Francia cambia reglas de inmigración

La Asamblea Nacional de Francia aprobó un controvertido proyecto de ley de inmigración que hará más difícil el ingreso al país de trabajadores no calificados, al tiempo que permitirá seleccionar a los mejores que vengan del extranjero.

La medida, que pasa ahora al Senado, también requiere que los inmigrantes firmen un contrato de integración, por el cual se comprometen a aprender el francés y a respetar los principios de la república francesa.

La ley también hará más difícil que los inmigrantes puedan traer a sus familias, imponiendo un plazo de espera aún mayor.

La legislación fue redactada por el ministro del interior, Nicolás Sarkozy, quien había declarado que las revueltas del año pasado en áreas de inmigrantes, había mostrado que las políticas migratorias del país no estaban funcionando.

Racismo

Nos oponemos porque creemos que lo que hace es matar cada libertad y cada derechos de los inmigrantes franceses
Marielou Jampolski, SOS Racism
Este proyecto permitirá que aquellos trabajadores con las más altas calificaciones que vienen de fuera de la Unión Europea puedan renovar sucesivamente sus permisos de trabajo.
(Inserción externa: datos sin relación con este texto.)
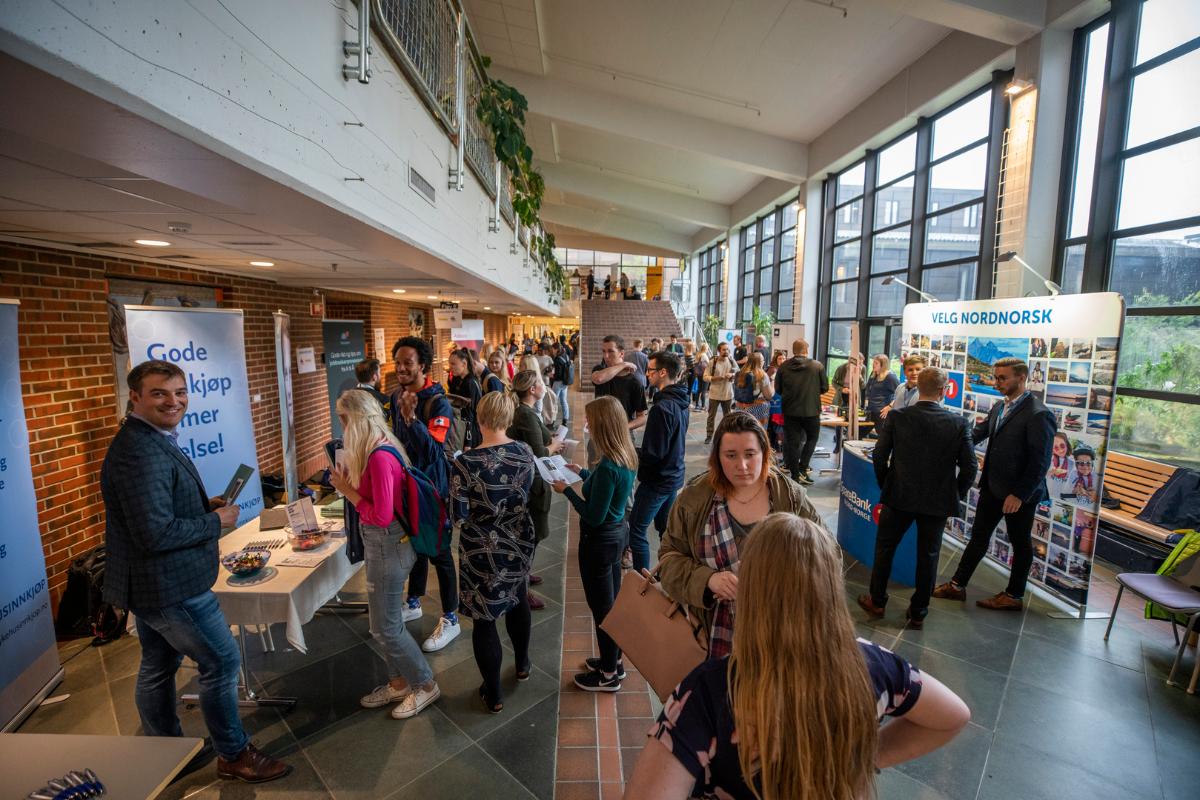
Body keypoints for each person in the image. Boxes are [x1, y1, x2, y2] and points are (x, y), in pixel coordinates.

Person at [626, 514, 971, 800]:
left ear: (757, 591)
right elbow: (953, 715)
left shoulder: (712, 690)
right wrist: (862, 757)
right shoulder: (872, 665)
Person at [101, 360, 291, 783]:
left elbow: (155, 512)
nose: (174, 401)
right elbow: (153, 533)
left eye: (180, 392)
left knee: (157, 663)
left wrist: (203, 508)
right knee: (221, 663)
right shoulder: (139, 451)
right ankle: (234, 753)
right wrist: (215, 523)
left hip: (153, 585)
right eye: (160, 393)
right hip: (171, 585)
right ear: (135, 397)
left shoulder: (148, 438)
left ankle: (167, 748)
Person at [659, 412, 822, 659]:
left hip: (782, 638)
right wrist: (707, 580)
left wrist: (782, 576)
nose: (742, 466)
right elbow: (668, 559)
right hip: (709, 638)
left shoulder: (791, 498)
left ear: (764, 453)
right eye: (731, 456)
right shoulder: (693, 499)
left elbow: (829, 558)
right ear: (717, 457)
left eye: (750, 454)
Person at [329, 390, 442, 719]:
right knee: (385, 621)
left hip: (387, 545)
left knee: (385, 628)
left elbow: (380, 515)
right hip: (387, 544)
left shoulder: (379, 456)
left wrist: (346, 490)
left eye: (343, 417)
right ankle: (397, 683)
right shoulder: (378, 447)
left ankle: (424, 684)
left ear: (357, 419)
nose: (340, 424)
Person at [857, 368, 977, 628]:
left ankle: (877, 600)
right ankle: (919, 611)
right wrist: (954, 494)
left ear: (917, 387)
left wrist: (886, 484)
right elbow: (970, 468)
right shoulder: (958, 423)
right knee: (929, 555)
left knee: (885, 548)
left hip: (898, 495)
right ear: (944, 391)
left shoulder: (899, 417)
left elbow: (880, 455)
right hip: (936, 502)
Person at [934, 357, 1057, 611]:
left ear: (1021, 378)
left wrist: (1019, 494)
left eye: (1003, 378)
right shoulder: (1001, 407)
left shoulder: (1038, 414)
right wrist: (946, 442)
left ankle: (1013, 595)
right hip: (992, 487)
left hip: (1017, 495)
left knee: (1020, 543)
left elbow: (1040, 462)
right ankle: (957, 585)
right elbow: (977, 433)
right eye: (996, 377)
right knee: (978, 537)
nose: (996, 382)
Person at [451, 392, 537, 712]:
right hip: (518, 539)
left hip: (480, 548)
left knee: (484, 619)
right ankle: (523, 663)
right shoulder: (525, 451)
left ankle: (494, 692)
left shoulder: (466, 462)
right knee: (518, 599)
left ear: (480, 418)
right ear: (509, 418)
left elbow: (459, 514)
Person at [552, 396, 637, 692]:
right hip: (617, 535)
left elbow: (594, 514)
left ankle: (608, 675)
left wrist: (566, 491)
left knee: (603, 609)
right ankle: (613, 661)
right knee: (610, 604)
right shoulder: (624, 456)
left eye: (591, 421)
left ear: (603, 424)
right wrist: (583, 474)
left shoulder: (610, 465)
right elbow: (609, 493)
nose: (587, 425)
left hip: (599, 541)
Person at [389, 336, 461, 652]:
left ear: (423, 366)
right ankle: (414, 600)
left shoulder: (437, 402)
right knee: (414, 545)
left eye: (408, 363)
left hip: (432, 490)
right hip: (404, 486)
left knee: (440, 553)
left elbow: (433, 451)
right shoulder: (396, 396)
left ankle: (451, 618)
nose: (402, 368)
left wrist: (411, 419)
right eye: (398, 363)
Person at [627, 351, 690, 573]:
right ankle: (668, 574)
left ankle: (643, 582)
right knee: (666, 530)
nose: (647, 374)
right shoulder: (681, 400)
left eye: (650, 370)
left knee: (636, 529)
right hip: (674, 476)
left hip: (658, 480)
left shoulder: (662, 408)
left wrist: (629, 451)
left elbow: (654, 453)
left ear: (663, 372)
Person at [507, 369, 562, 611]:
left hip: (533, 480)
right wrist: (556, 445)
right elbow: (538, 453)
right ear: (532, 389)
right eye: (540, 382)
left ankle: (523, 576)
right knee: (530, 537)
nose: (544, 385)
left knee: (532, 535)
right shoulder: (525, 415)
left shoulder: (527, 412)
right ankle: (520, 589)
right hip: (532, 483)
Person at [774, 338, 828, 486]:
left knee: (792, 443)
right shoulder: (817, 366)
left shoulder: (783, 367)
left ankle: (795, 474)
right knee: (812, 438)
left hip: (790, 411)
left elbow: (777, 389)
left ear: (793, 351)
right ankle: (803, 468)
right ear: (806, 350)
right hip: (811, 411)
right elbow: (825, 388)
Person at [590, 334, 648, 434]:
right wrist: (624, 364)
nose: (606, 356)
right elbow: (599, 379)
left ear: (621, 354)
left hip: (622, 433)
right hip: (599, 431)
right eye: (604, 351)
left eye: (610, 351)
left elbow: (642, 417)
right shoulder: (599, 370)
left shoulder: (634, 382)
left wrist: (624, 428)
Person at [447, 348, 483, 449]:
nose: (450, 367)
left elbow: (469, 414)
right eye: (450, 364)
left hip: (470, 433)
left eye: (453, 364)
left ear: (464, 364)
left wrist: (468, 442)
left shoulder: (470, 383)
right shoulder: (459, 380)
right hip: (461, 430)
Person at [703, 341, 737, 444]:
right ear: (719, 351)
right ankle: (709, 435)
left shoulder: (731, 361)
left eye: (727, 349)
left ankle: (728, 435)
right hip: (714, 394)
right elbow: (705, 377)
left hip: (727, 394)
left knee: (728, 416)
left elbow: (738, 373)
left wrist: (732, 375)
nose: (726, 351)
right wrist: (716, 378)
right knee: (711, 416)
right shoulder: (712, 362)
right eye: (724, 349)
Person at [831, 352, 866, 452]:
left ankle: (849, 445)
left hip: (854, 398)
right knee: (839, 422)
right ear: (851, 361)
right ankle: (838, 444)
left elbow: (863, 386)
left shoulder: (862, 369)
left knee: (852, 421)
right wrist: (842, 389)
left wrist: (859, 376)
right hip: (842, 397)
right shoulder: (842, 368)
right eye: (859, 362)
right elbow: (834, 381)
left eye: (862, 362)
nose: (860, 365)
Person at [732, 352, 774, 425]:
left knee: (741, 431)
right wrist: (772, 385)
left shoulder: (740, 373)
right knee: (758, 433)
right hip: (757, 409)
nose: (764, 362)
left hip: (739, 408)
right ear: (760, 362)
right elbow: (768, 396)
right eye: (763, 360)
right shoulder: (762, 375)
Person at [864, 353, 900, 428]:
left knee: (883, 436)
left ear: (883, 365)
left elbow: (900, 393)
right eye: (873, 362)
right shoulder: (873, 374)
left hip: (881, 413)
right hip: (870, 411)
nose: (873, 364)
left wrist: (890, 406)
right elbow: (867, 388)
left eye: (876, 363)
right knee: (860, 432)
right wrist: (866, 399)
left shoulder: (890, 377)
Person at [1047, 431, 1074, 499]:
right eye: (1056, 447)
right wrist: (1052, 472)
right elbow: (1038, 477)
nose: (1060, 450)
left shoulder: (1072, 463)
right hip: (1046, 496)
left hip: (1061, 498)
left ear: (1067, 444)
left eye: (1062, 446)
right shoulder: (1047, 459)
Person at [550, 342, 572, 423]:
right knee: (563, 401)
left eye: (553, 349)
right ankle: (565, 419)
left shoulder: (557, 359)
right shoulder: (566, 356)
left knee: (553, 401)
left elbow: (558, 374)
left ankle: (552, 420)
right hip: (565, 382)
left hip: (558, 383)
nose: (552, 351)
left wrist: (551, 376)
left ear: (556, 349)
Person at [693, 342, 711, 411]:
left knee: (699, 389)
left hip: (699, 374)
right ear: (705, 348)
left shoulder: (698, 354)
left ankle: (697, 405)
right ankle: (703, 406)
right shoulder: (704, 355)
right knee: (704, 390)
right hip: (704, 374)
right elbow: (708, 365)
Este fue aprobado por 367 votos a favor y 164 en contra. Entre estos últimos opositores de izquierda, quienes junto con grupos de derechos humanos han descrito la legislación como racista.

El diputado socialista Serge Blisko advirtió que la ley era equivalente "a un saqueo organizado de cerebros".

El Consejo de iglesias cristianas escribió al gobierno expresando su preocupación.

Marielou Jampolski, de la organización contra el racismo SOS Racism se mostró en total oposición a la ley.

"Nos oponemos porque creemos que lo que hace es matar cada libertad y cada derecho de los inmigrantes franceses y creo que eso es muy peligroso para el país", advirtió la activista.

Senado

El proyecto de ley pasa ahora al Senado donde se espera que sea aprobado en junio.

El voto en el parlamento francés coincidió con el viaje del ministro del interior a Mali, tierra de origen de una gran cantidad de migrantes africanos en Francia, donde su visita ya generó protestas.

Más de 20 diputados del país africano han señalado que Sarkozy no es bienvenido en su país.

El controvertido político se ganó las críticas de varios sectores cuando el año pasado, a raíz de las protestas de inmigrantes -mayoritariamente africanos- en los suburbios de París, declaró que los causantes eran la "escoria" de la sociedad.

Pero desde entonces Sarkozy, que es hijo de un inmigrante húngaro, ha modificado su actitud, elogiando la contribución de los inmigrantes calificados. Pero insiste en que aquellos que entraron al país de manera ilegal deben ser deportados.